Hey @ns-vpanfilov 👋 Thank you for taking the time to raise this! This is caused by attempting to use the aws_vpc_security_group_ingress_rule and aws_vpc_security_group_egress_rule resources in conjunction with a aws_security_group resource with rules defined in-line. In this configuration, the aws_security_group expects that it is entirely responsible for managing the security group's rules, causing a drift in configuration when the aws_vpc_security_group_ingress_rule and aws_vpc_security_group_egress_rule resources add additional rules. This is called out in each of these resources' documentation with the following note (edited for brevity):

You should not use the aws_vpc_security_group_egress_rule and aws_vpc_security_group_ingress_rule resources in conjunction with an aws_security_group resource with in-line rules or with aws_security_group_rule resources defined for the same Security Group, as rule conflicts may occur and rules will be overwritten.

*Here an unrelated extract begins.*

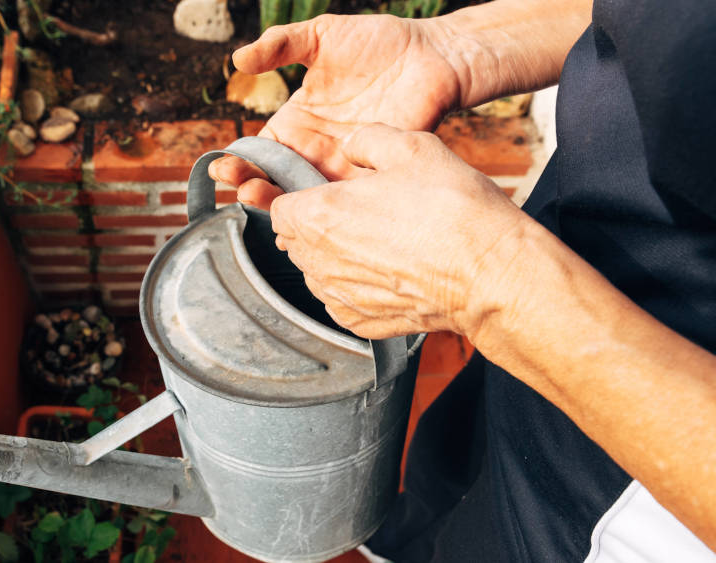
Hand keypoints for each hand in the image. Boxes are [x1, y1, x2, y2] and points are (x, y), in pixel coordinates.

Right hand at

Since the aws_vpc_security_group_egress_rule and aws_vpc_security_group_ingress_rule resources have been added, it is now recommended to use these distinct resources to manage a Security Group's rules, rather than defining them in-line in the aws_security_group resource.

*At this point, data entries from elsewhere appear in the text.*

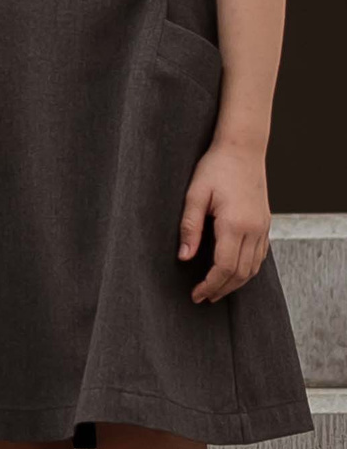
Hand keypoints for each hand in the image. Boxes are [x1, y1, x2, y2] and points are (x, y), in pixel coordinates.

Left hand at [182, 139, 271, 302]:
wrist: (242, 150)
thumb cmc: (215, 168)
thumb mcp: (194, 194)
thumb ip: (189, 227)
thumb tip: (183, 257)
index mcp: (235, 224)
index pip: (225, 266)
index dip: (210, 284)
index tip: (196, 294)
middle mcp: (254, 230)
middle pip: (241, 273)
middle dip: (221, 289)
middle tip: (202, 298)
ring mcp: (263, 228)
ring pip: (253, 267)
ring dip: (235, 283)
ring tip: (216, 291)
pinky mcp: (265, 224)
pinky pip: (260, 256)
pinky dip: (247, 270)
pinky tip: (233, 272)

ns-vpanfilov commented 1 year ago

@justinretzolk, thanks for the feedback.

Should aws provider be updated to throw an error when users use incompatible settings?

mxk commented 1 month ago

There does not appear to be any way to detect and correct drift (e.g. manually added rules) when using the recommended aws_vpc_security_group_ingress_rule and aws_vpc_security_group_egress_rule resources (see also #32743). Unless I'm missing something, if you want to ensure that an SG contains only the rules defined in Terraform, then you have to use ingress and egress inline blocks (which seem analogous to managed_policy_arns and inline_policy for aws_iam_role), so I'm confused about the recommendation not to use them.